**REQUIREMENT:** Can you retype every line of the listing below word for word, leaving the pictures out?

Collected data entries
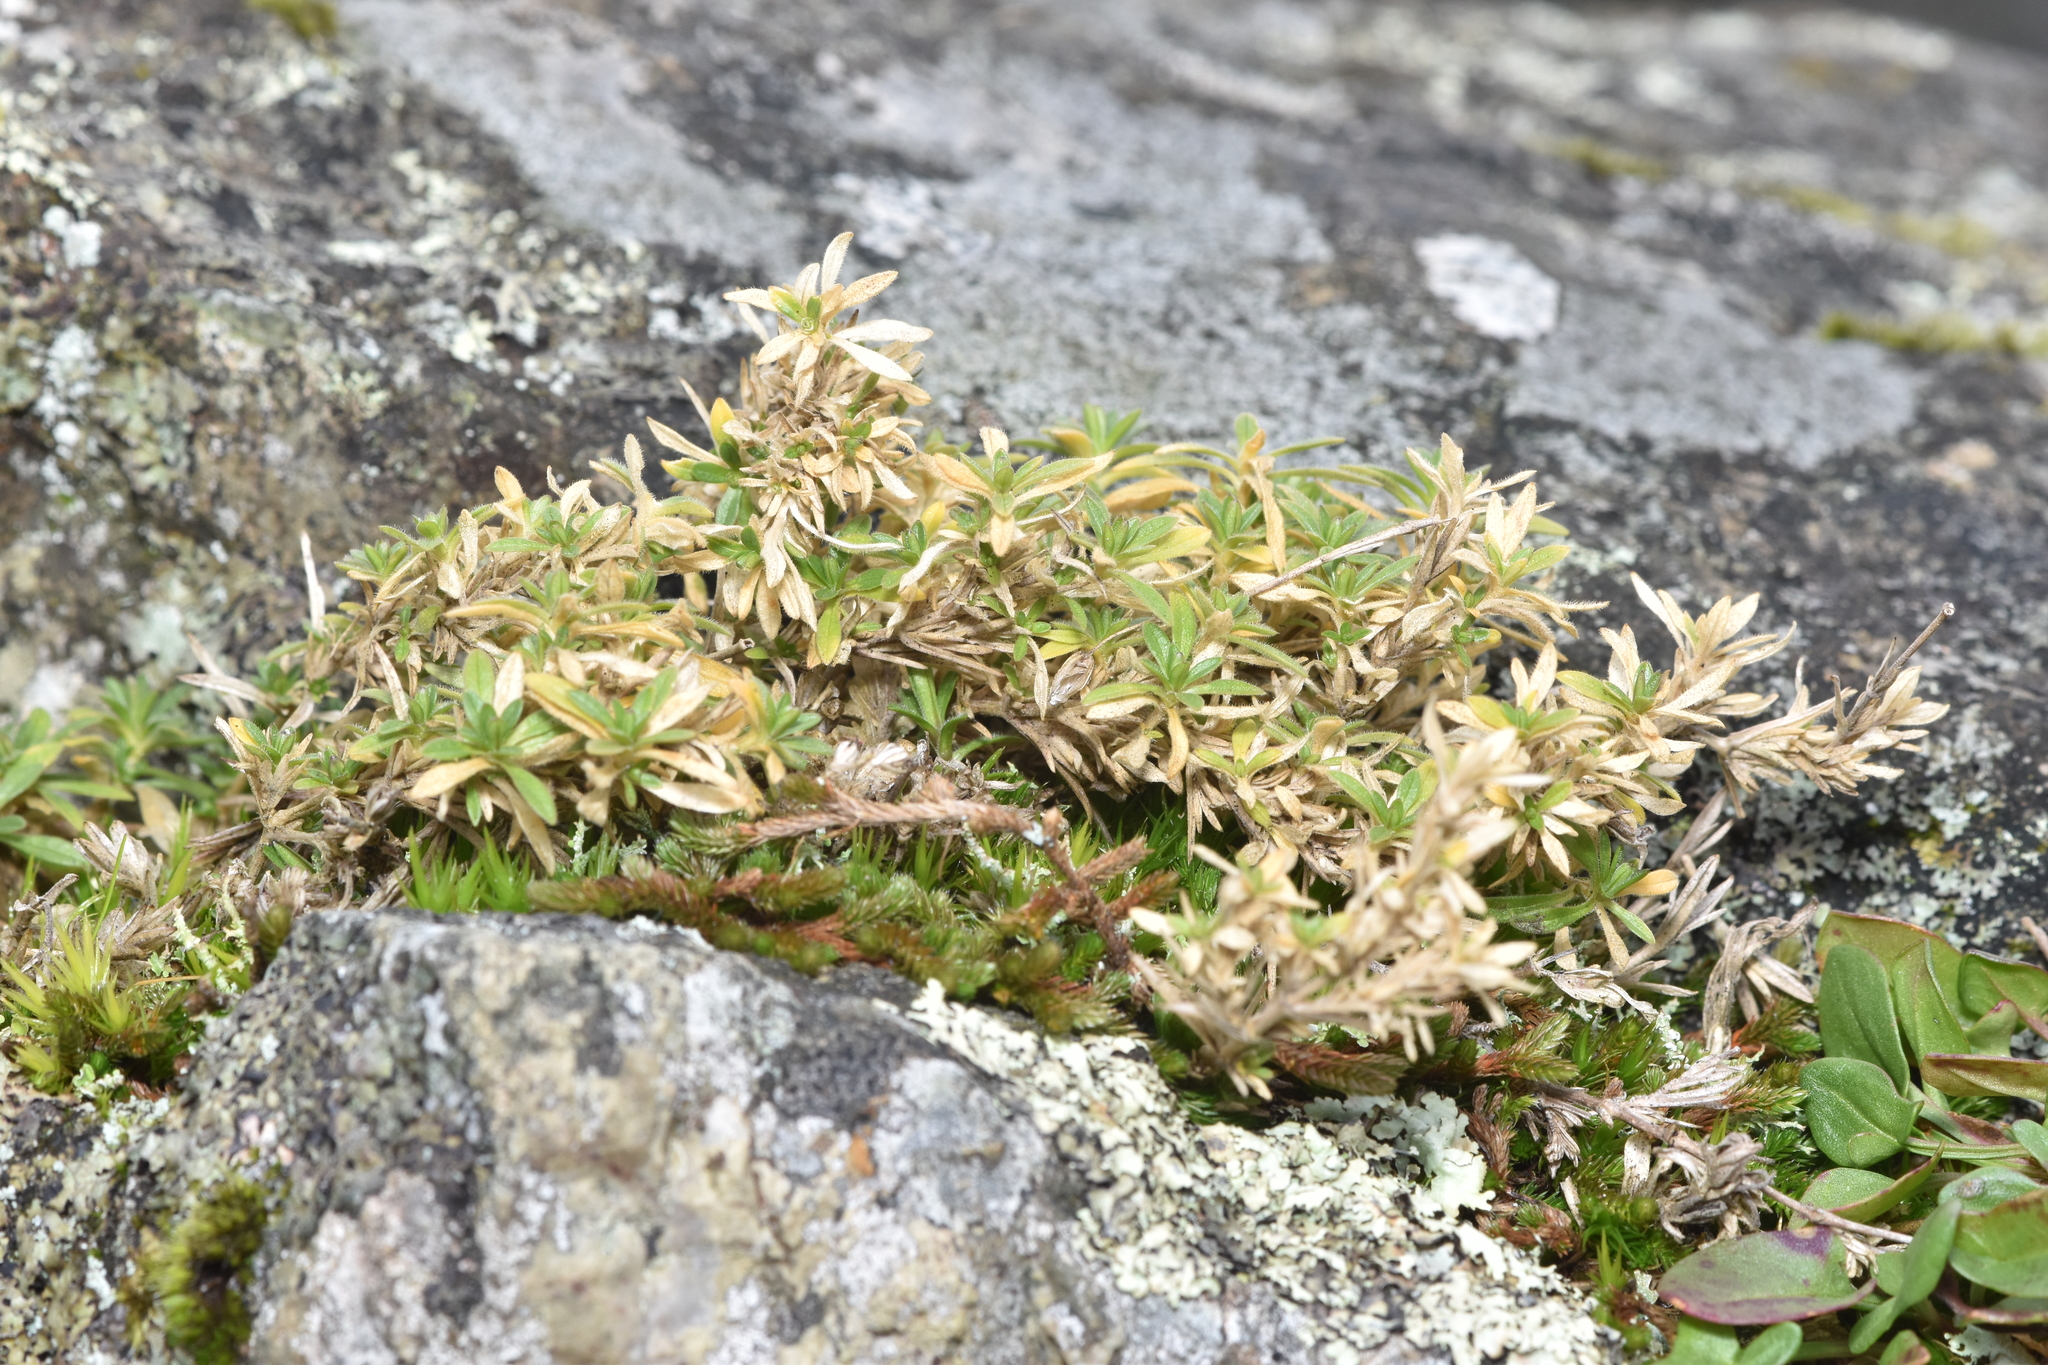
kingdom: Plantae
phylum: Tracheophyta
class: Magnoliopsida
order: Caryophyllales
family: Caryophyllaceae
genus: Cerastium
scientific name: Cerastium arvense
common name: Field mouse-ear
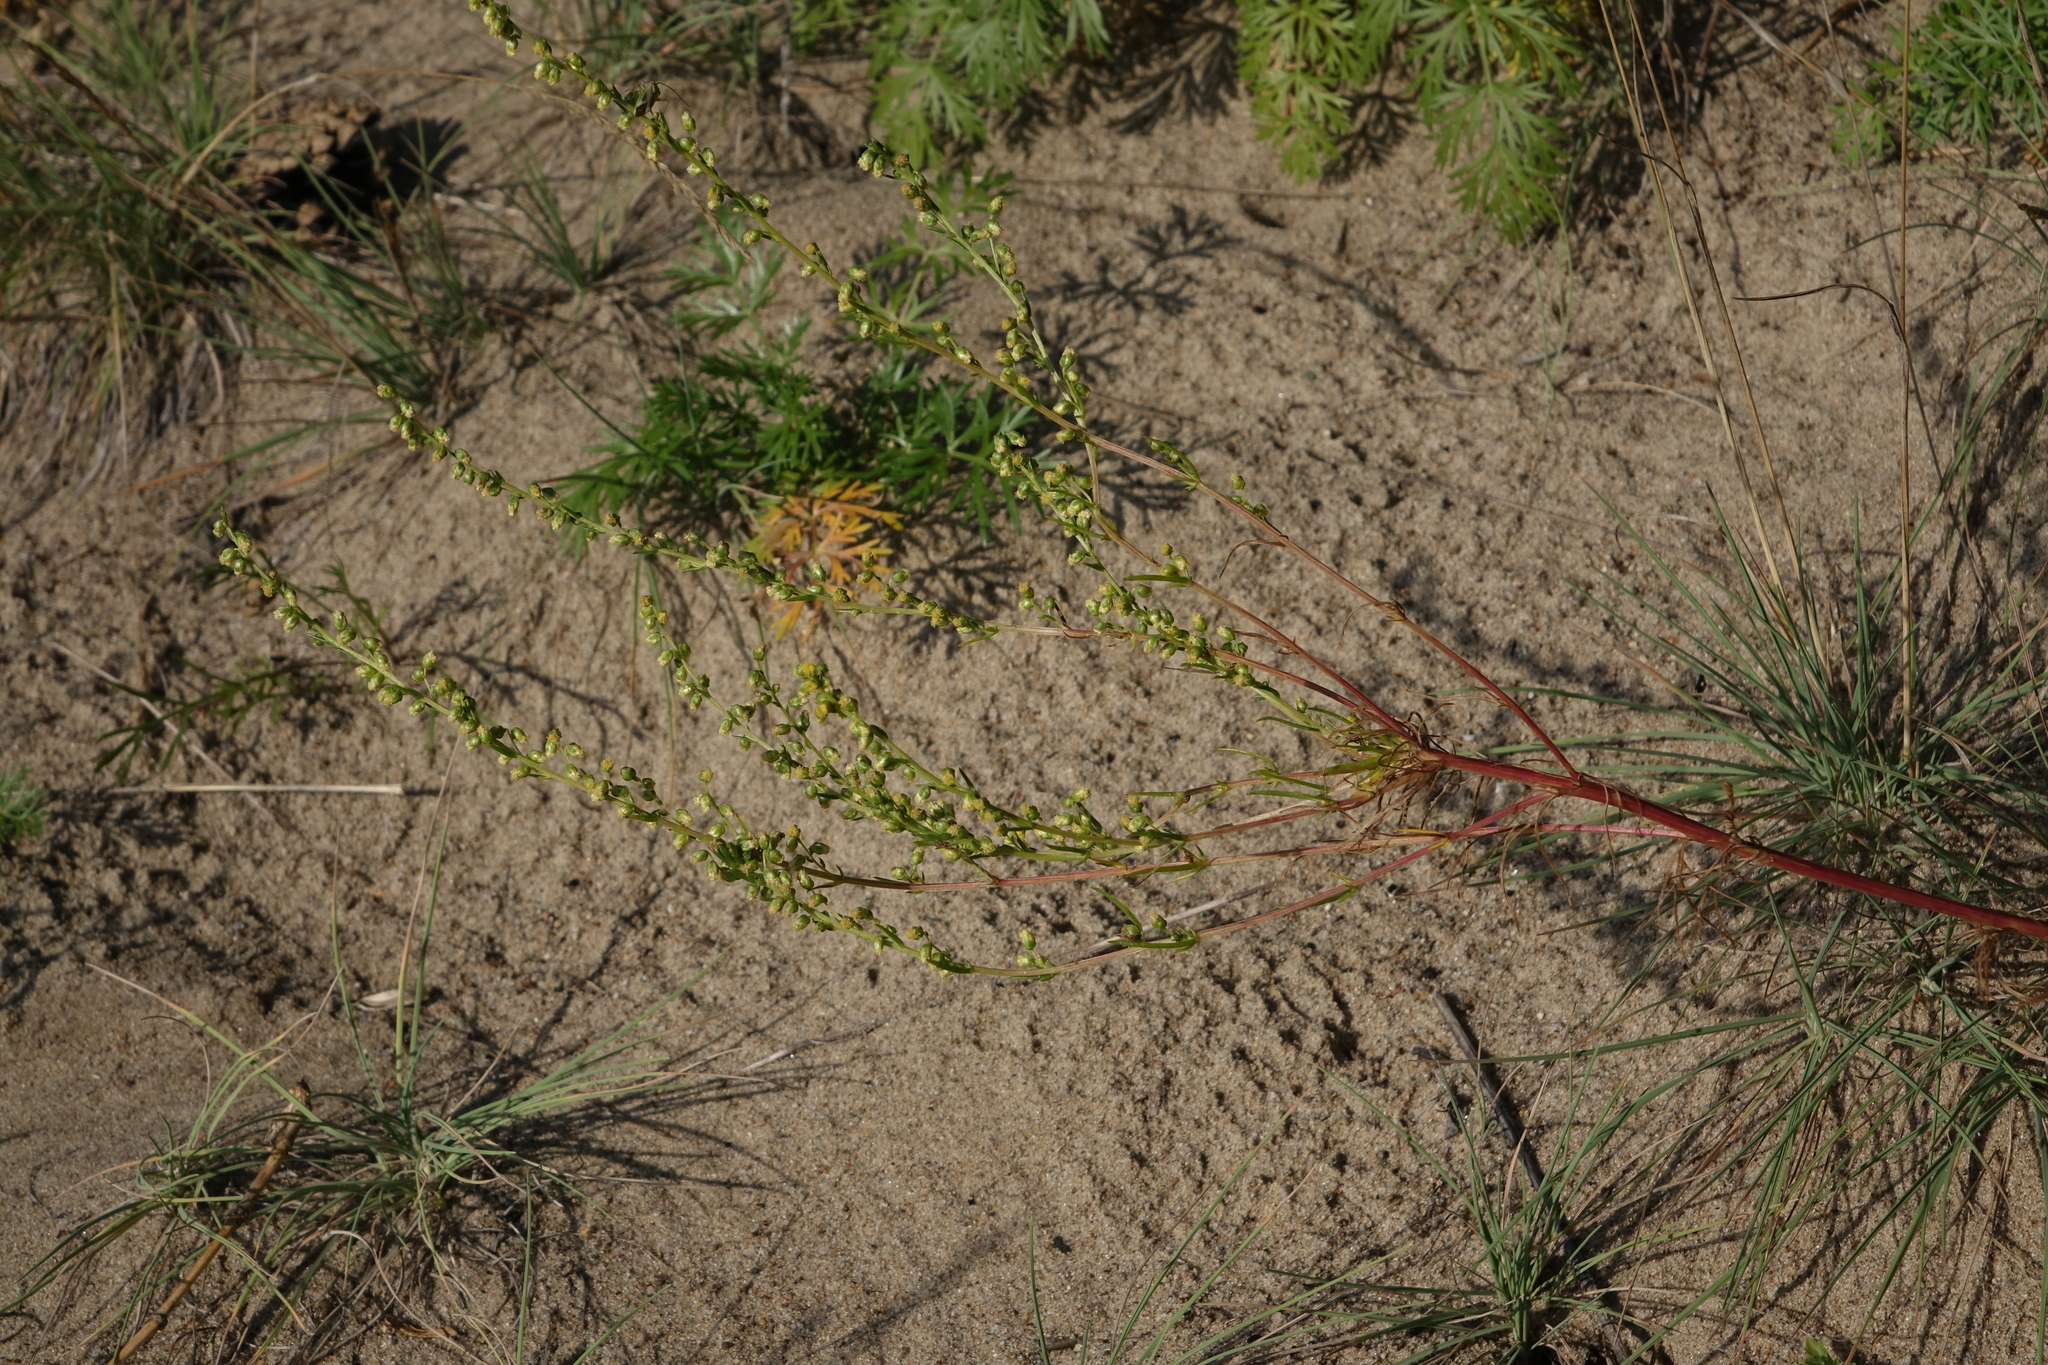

**RESULT OF THIS EXERCISE:**
kingdom: Plantae
phylum: Tracheophyta
class: Magnoliopsida
order: Caryophyllales
family: Caryophyllaceae
genus: Cerastium
scientific name: Cerastium arvense
common name: Field mouse-ear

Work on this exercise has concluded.